Abstract
Excess pore pressure generation potential within shear zone by employment of the ring shear tests have been investigated on the saturated samples which have quite different grain crushing susceptibility. In naturally drained tests, the sample the grains of which are crushable showed the great reduction of apparent internal friction during shearing to generate rapid flow phenomena. Based on the results of permeability and grain size analyses, it is estimated that the crushed particles formed the less-permeable shear zone and excess pore pressure generation rate exceeded the dissipation rate to yield flow behaviour, and it occurred heavily in high shear speed or normal stress tests. And to express the susceptibility of the samples against flows, the new parameter “potential for rapid flow phenomena” was proposed as the ratio of internal friction angle (φm) to apparent friction angle (φa).

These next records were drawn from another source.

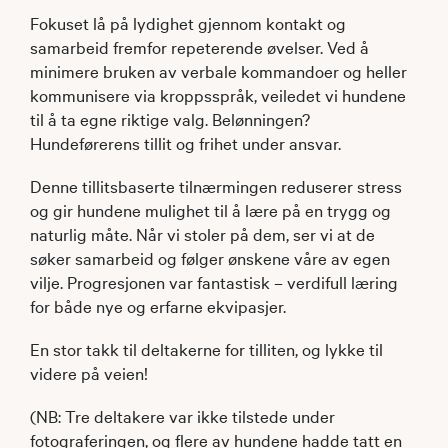
Fokuset lå på lydighet gjennom kontakt og
samarbeid fremfor repeterende øvelser. Ved å
minimere bruken av verbale kommandoer og heller
kommunisere via kroppsspråk, veiledet vi hundene
til å ta egne riktige valg. Belønningen?
Hundeførerens tillit og frihet under ansvar.
Denne tillitsbaserte tilnærmingen reduserer stress
og gir hundene mulighet til å lære på en trygg og
naturlig måte. Når vi stoler på dem, ser vi at de
søker samarbeid og følger ønskene våre av egen
vilje. Progresjonen var fantastisk – verdifull læring
for både nye og erfarne ekvipasjer.
En stor takk til deltakerne for tilliten, og lykke til
videre på veien!
(NB: Tre deltakere var ikke tilstede under
fotograferingen, og flere av hundene hadde tatt en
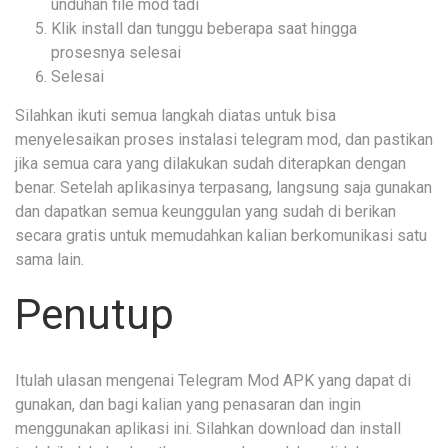
unduhan file mod tadi
Klik install dan tunggu beberapa saat hingga
prosesnya selesai
Selesai
Silahkan ikuti semua langkah diatas untuk bisa
menyelesaikan proses instalasi telegram mod, dan pastikan
jika semua cara yang dilakukan sudah diterapkan dengan
benar. Setelah aplikasinya terpasang, langsung saja gunakan
dan dapatkan semua keunggulan yang sudah di berikan
secara gratis untuk memudahkan kalian berkomunikasi satu
sama lain.
Penutup
Itulah ulasan mengenai Telegram Mod APK yang dapat di
gunakan, dan bagi kalian yang penasaran dan ingin
menggunakan aplikasi ini. Silahkan download dan install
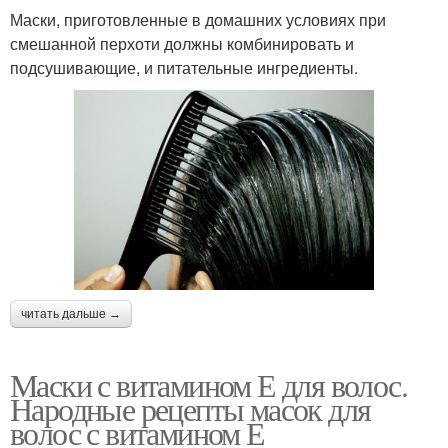
Маски, приготовленные в домашних условиях при
смешанной перхоти должны комбинировать и
подсушивающие, и питательные ингредиенты.
читать дальше →
Маски с витамином Е для волос.
Народные рецепты масок для
волос с витамином Е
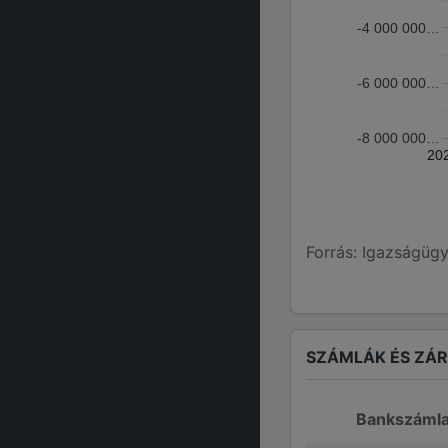
-4 000 000…
-6 000 000…
-8 000 000…
20
Forrás: Igazságügy
SZÁMLÁK ÉS ZÁ
Bankszáml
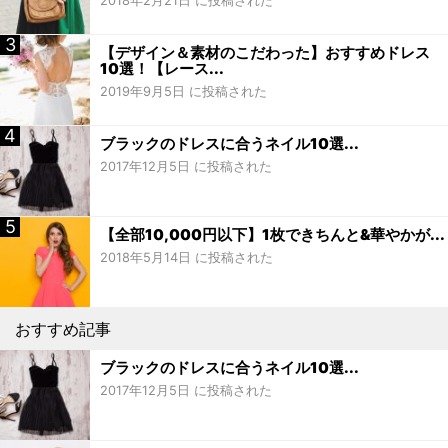
2018年2月21日 に投稿された
【デザイン＆素材のこだわった】おすすめドレス
10選！【レース...
2019年9月5日 に投稿された
ブラックのドレスに合うネイル10選...
2017年12月5日 に投稿された
【全部10,000円以下】1枚できちんと&華やかが...
2018年5月14日 に投稿された
おすすめ記事
ブラックのドレスに合うネイル10選...
2017年12月5日 に投稿された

In order to estimate the excess pore pressure in undrained condition from the drained tests, the concept of “equivalent normal stress” was introduced as the ratio of volumetric strain to the compressibility. Equivalent normal stress using compressibility which was obtained by changing normal stress during shearing was almost equal to excess pore pressure at the same shear displacement up to 1 m at which steady state was reached. And Excess pore pressure ratio in undrained tests and the logarithm of equivalent normal stress divided by normal stress with compressibility obtained during consolidation process showed the linear relationship.